2025, Oct 19 02:00
Altair: Prevent bar aggregation with duplicate categories using a unique x key and readable axis labels
Altair tip: prevent bar aggregation with duplicate categories. Get one bar per row using a unique x key, transform_calculate, and labelExpr to keep labels.
Altair groups rows that share the same category on the x-axis. If a field repeats, its y-values get added, and you end up with fewer bars than rows. When your source data intentionally contains duplicates and you want one bar per row, you need a unique x-channel key while still showing the original label.
Reproducing the issue
The dataset has four rows with two entries sharing the same value in the field a. The straightforward Altair encoding collapses these into three bars because both rows with B are added together.
data_tbl = pd.DataFrame({
    'a': ['A', 'B', 'C', 'B'],
    'b': [10, 20, 30, 15]
})
alt.Chart(data_tbl).mark_bar().encode(
    x='a',
    y='b'
)
By contrast, plotting with pandas draws one bar per row because it treats each record independently, even when labels repeat.
data_tbl.plot(kind='bar', x='a', y='b')
Why you see fewer bars
In this setup, rows with the same a value are combined, so the two B rows are added into a single bar showing 35. The result is a three-bar chart for A, B, and C, not the expected four bars matching the row count.
Naive workaround and its limitation
Using the DataFrame index as the x-channel produces four bars, but labels switch to numeric indices and you lose the original a values on the axis.
alt.Chart(data_tbl.reset_index()).mark_bar().encode(
    x='index:O',
    y='b'
)
This preserves the row count but not the desired category labels.
The clean fix: unique x keys, original labels
Create a unique x key by combining the row index with the a value, and then display only the a portion on the axis. This preserves one bar per row while keeping the expected text on the x-axis.

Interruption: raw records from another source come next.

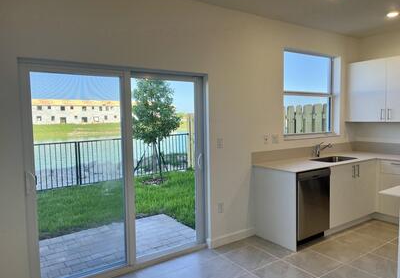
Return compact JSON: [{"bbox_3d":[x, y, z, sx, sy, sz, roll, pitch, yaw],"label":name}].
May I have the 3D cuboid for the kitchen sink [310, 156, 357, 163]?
[{"bbox_3d":[1.841,0.377,4.108,0.610,0.190,0.380,-3,4,-32],"label":"kitchen sink"}]

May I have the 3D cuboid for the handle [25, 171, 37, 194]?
[{"bbox_3d":[-1.401,0.372,2.459,0.043,0.207,0.078,-3,4,-32],"label":"handle"}]

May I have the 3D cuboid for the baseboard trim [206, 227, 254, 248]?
[{"bbox_3d":[0.410,1.208,3.667,0.737,0.115,0.018,-3,4,-32],"label":"baseboard trim"}]

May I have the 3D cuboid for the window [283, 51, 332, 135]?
[{"bbox_3d":[1.618,-0.647,4.521,1.251,1.209,0.074,-3,4,-32],"label":"window"}]

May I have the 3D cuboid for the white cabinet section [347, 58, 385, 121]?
[{"bbox_3d":[2.704,-0.738,4.752,0.330,0.943,0.602,-4,5,-33],"label":"white cabinet section"}]

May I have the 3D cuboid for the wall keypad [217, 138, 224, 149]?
[{"bbox_3d":[0.238,0.058,3.507,0.075,0.118,0.020,-3,4,-32],"label":"wall keypad"}]

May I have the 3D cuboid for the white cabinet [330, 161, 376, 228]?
[{"bbox_3d":[1.881,0.687,4.202,1.051,0.777,0.599,-3,4,-32],"label":"white cabinet"}]

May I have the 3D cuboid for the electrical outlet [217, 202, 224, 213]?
[{"bbox_3d":[0.251,0.815,3.553,0.075,0.118,0.010,-3,4,-32],"label":"electrical outlet"}]

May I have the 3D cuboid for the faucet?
[{"bbox_3d":[1.776,0.169,4.312,0.067,0.204,0.244,-3,4,-32],"label":"faucet"}]

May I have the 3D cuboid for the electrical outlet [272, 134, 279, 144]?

alt.Chart(data_tbl.reset_index()).transform_calculate(
    x_token=alt.datum['a'] + '_' + alt.datum['index']
).mark_bar().encode(
    alt.X('x_token:N', title='A', axis=alt.Axis(labelExpr='split(datum.value, "_")[0]')),
    alt.Y('b')
)
The transform creates a composite key that is unique per row. The axis labelExpr splits that key on the underscore and shows only the left part, effectively restoring the original a values on the axis while preventing aggregation.
Why this matters
When you rely on duplicate categories to represent distinct records, silently combining rows changes both the count of marks and the magnitude of bars. Ensuring a one-to-one mapping between rows and marks makes the chart reflect the underlying data without unintended consolidation. At the same time, preserving the original labels keeps the chart readable and faithful to the semantics of the data.
Takeaways
When you expect one bar per row but categories repeat, construct a unique x-channel key and control the axis labels to display the original categories. This approach avoids aggregation, keeps the number of bars equal to the number of rows, and maintains meaningful labels.